Publius et Cnaeus Scipion portèrent les premiers au-delà des monts Pyrénées les enseignes romaines. Ils défirent dans de grandes batailles Hannon et Asdrubal, le frère d’Annibal, et ce coup allait livrer l’Espagne à ces grands capitaines, si, vainqueurs sur terre et sur mer, ils n’eussent succombé au milieu même de leur victoire, victimes de la ruse punique. Ce fut donc comme dans une province nouvelle et encore intacte qu’entra Scipion, qui, vengeur de son père et de son oncle, reçut bientôt après le nom d’Africain. II prend aussitôt Carthagène, avec d’autres villes ; et, non content d’avoir chassé les Carthaginois, il fait de l’Espagne notre tributaire, et soumet à l’empire tous les pays en-deçà et au-delà de l’Ebre. C’est le premier des généraux romains dont les armes victorieuses soient parvenues jusqu’à Gadès et aux rivages de l’Océan.

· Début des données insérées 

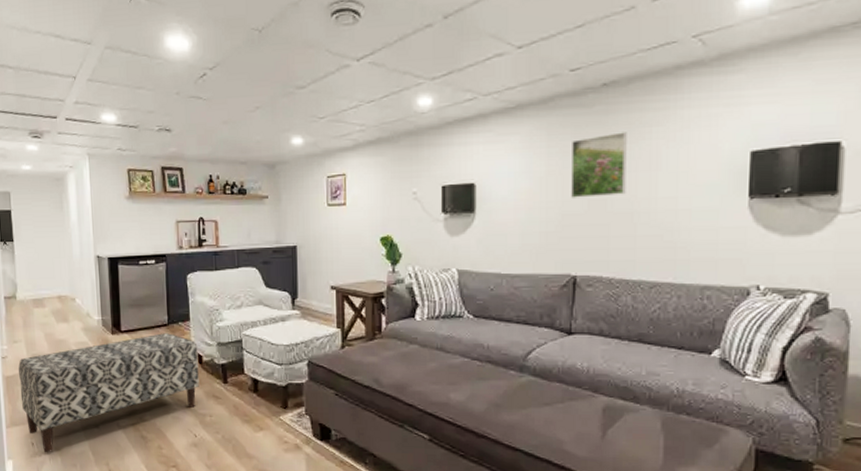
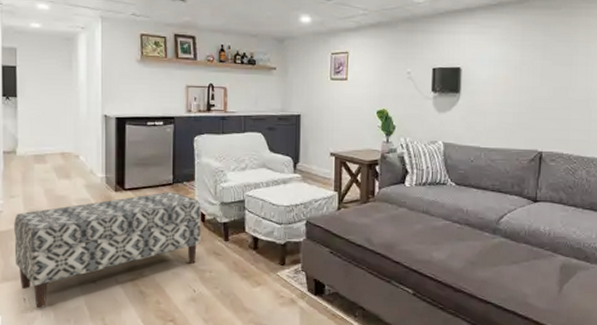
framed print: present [571,132,627,198] -> none [540,32,586,86]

Il est plus difficile de conserver une province que de la conquérir. Aussi envoya-t-on des généraux dans les différentes parties de l’Espagne, contre des nations farouches, restées libres jusqu’à cette époque, et d’autant plus impatientes du joug ; et ce ne fut pas sans de longs travaux et de sanglants combats qu’on leur apprit à souffrir la servitude. Quelques combats de Caton, cet illustre censeur, abattirent, avec les Celtibères, la force de l’Espagne. Gracchus, père des Gracches, châtia les mêmes peuples par la destruction de cent cinquante de leurs villes. Le grand Métellus, qui au surnom de Macédonique eût mérité d’unir celui de Celtibérique, ajouta à l’avantage mémorable d’avoir pris Contrébie la gloire plus grande encore d’épargner Nertobrige. Lucullus soumit les Turdules[1] et les Vaccéens[2] ; Scipion le jeune, vainqueur dans un combat singulier auquel il avait provoqué leur roi, remporta sur eux des dépouilles opimes. Décimas Brutus, poussant encore plus loin ses conquêtes, dompta les Celtes[3], les Lusitaniens[4] et tous les peuples de la Galice ; il passa le fleuve de l’Oubli[5], si redouté des soldats, parcourut en vainqueur le rivage de l’Océan, et ne ramena ses légions qu’après avoir vu le soleil se plonger dans la mer et ensevelir ses feux sous les eaux ; spectacle qu’il ne put contempler sans craindre d’avoir commis

  1. Peuples de la Lusitanie, habitant les rives du Tage.
  2. Ils occupaient une partie du royaume de Léon.
  3. Ils étaient établis à l’embouchure du Tage.
  4. La Lusitanie répond au Portugal et la partie occidentale du royaume de Léon et de l’Etranscalure portugaise.
  5. Il est appelé Limia par Pomponius Méla, et Léthé par Strabon.